Source: CityLab

Transportation is another hurdle, especially in Texas, where the nearest ID office for people in rural areas can be up to 170 miles away. As Harvey tears up infrastructure and floods major highways, it will be even harder for residents to make their way along necessary routes. “Many of the counties [in Texas] don’t have places you can go and get a driver’s license or a state ID, and in order to get that you had to have a birth certificate or social security card,” says Deuel Ross, an Assistant Council at the NAACP Legal Defense Fund. “It was already very difficult to get those. Given the strain on the state right now, it’s only going to be more difficult.”

The law’s critics argue that it was baseless to begin with. “In Texas, there was never strong evidence [that] there was a problem that needed to be addressed by [S.B. 5],” says Pérez. No evidence has been found of mass voter impersonation. Senators from both political parties, as well as law enforcement officials, have refuted claims of voter fraud. Pérez believes that having focused on voter ID laws instead of passing infrastructure legislation and shoring up rescue services will not reflect well on Texan politicians. “When you have tragedies like [Harvey], it puts in voters’ mouths a bad taste for the tomfoolery of legislators.”

Although the Texas Department of Public Safety announced that it will offer no-cost replacement driver’s licenses and ID cards for those who live in counties that have received a disaster declaration, residents would still need to visit an office in-person. And Gary Bledsoe is skeptical of how this will be enforced. Bledsoe has found that minority voters often face discriminatory hurdles, and worries that black and Latino residents may not find it easy to obtain replacements.
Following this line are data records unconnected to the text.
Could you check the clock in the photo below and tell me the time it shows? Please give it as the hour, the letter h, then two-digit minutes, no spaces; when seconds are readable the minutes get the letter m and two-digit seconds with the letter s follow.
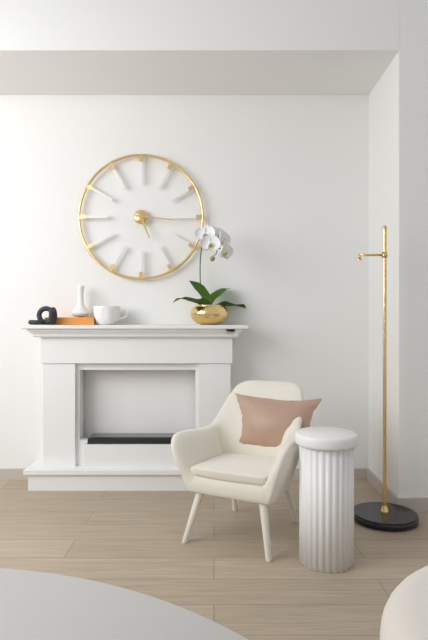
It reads 5h16
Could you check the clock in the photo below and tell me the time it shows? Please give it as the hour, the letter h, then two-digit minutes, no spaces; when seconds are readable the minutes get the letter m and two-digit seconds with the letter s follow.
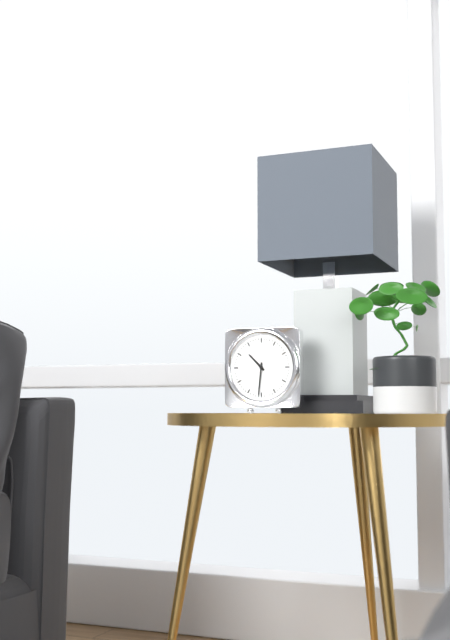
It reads 10h31
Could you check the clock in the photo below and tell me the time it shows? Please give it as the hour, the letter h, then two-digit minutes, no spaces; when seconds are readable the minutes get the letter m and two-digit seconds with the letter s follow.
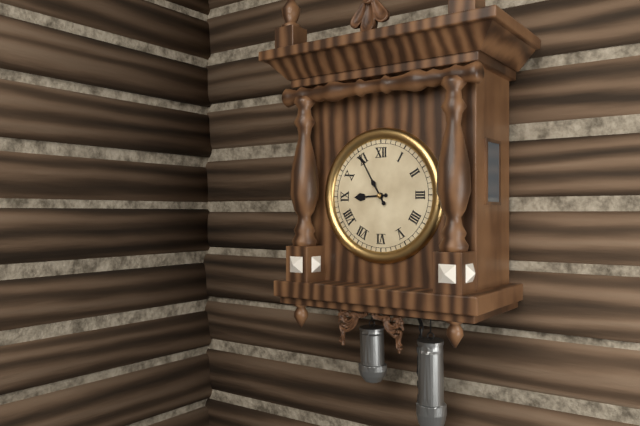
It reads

Furthermore, in the storm’s wake, replacing forms of ID “is not the main thing people are worried about right now,” says Ross. “As the [midterm] election approaches in 2018 people may start to think about it, but may not have the months it takes in order to obtain the documentation.”

Though New Orleans’s municipal elections were severely disrupted after Hurricane Katrina—the city’s voting infrastructure was decimated by the hurricane—the state didn’t have to contend with the fallout from voting ID laws. Louisiana’s ID requirements are considered “non-strict.” Nearly anything issued with both a photo and some identifying information qualifies, and voters can simply sign an affidavit if they do not have an ID. Without a strict law, “you don’t have to add an accommodation for dealing with it in the face of a natural disaster,” says Pérez.
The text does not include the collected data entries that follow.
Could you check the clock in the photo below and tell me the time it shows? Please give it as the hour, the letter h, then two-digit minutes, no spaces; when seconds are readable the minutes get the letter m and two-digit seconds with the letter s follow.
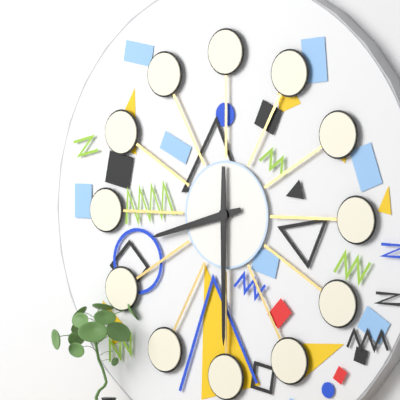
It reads 8h30
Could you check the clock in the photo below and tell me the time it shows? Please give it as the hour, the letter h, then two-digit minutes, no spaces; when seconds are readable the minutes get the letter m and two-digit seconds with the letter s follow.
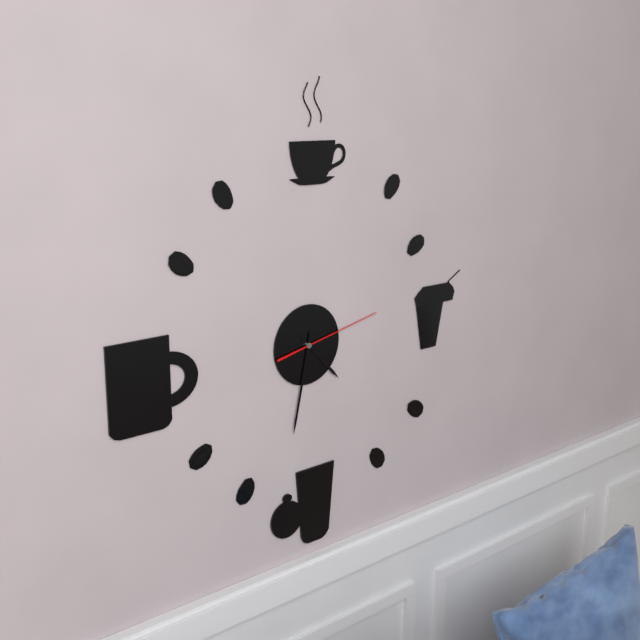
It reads 4h32m13s
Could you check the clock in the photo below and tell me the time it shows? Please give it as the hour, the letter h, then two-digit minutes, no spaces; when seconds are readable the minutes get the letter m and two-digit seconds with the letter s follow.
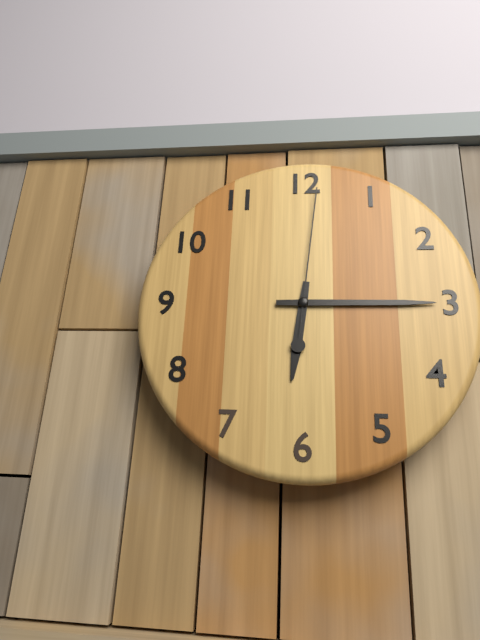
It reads 6h15m01s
Ross, who has worked with families trying to rebuild their lives in the face of fire and flooding, is concerned by how the current political climate and escalating weather events could work in tandem to harm poor communities of color.  “Communities affected the most are cities in the south, which are often poorer, more rural, [and predominantly] African American,” he says. “Given that this is now the second major storm here in the U.S. in the last 10 or so years, I’m very worried that this kind of thing could continue to happen, and continue to impact the communities most vulnerable and unable to deal with the burden of having everything in their lives destroyed.”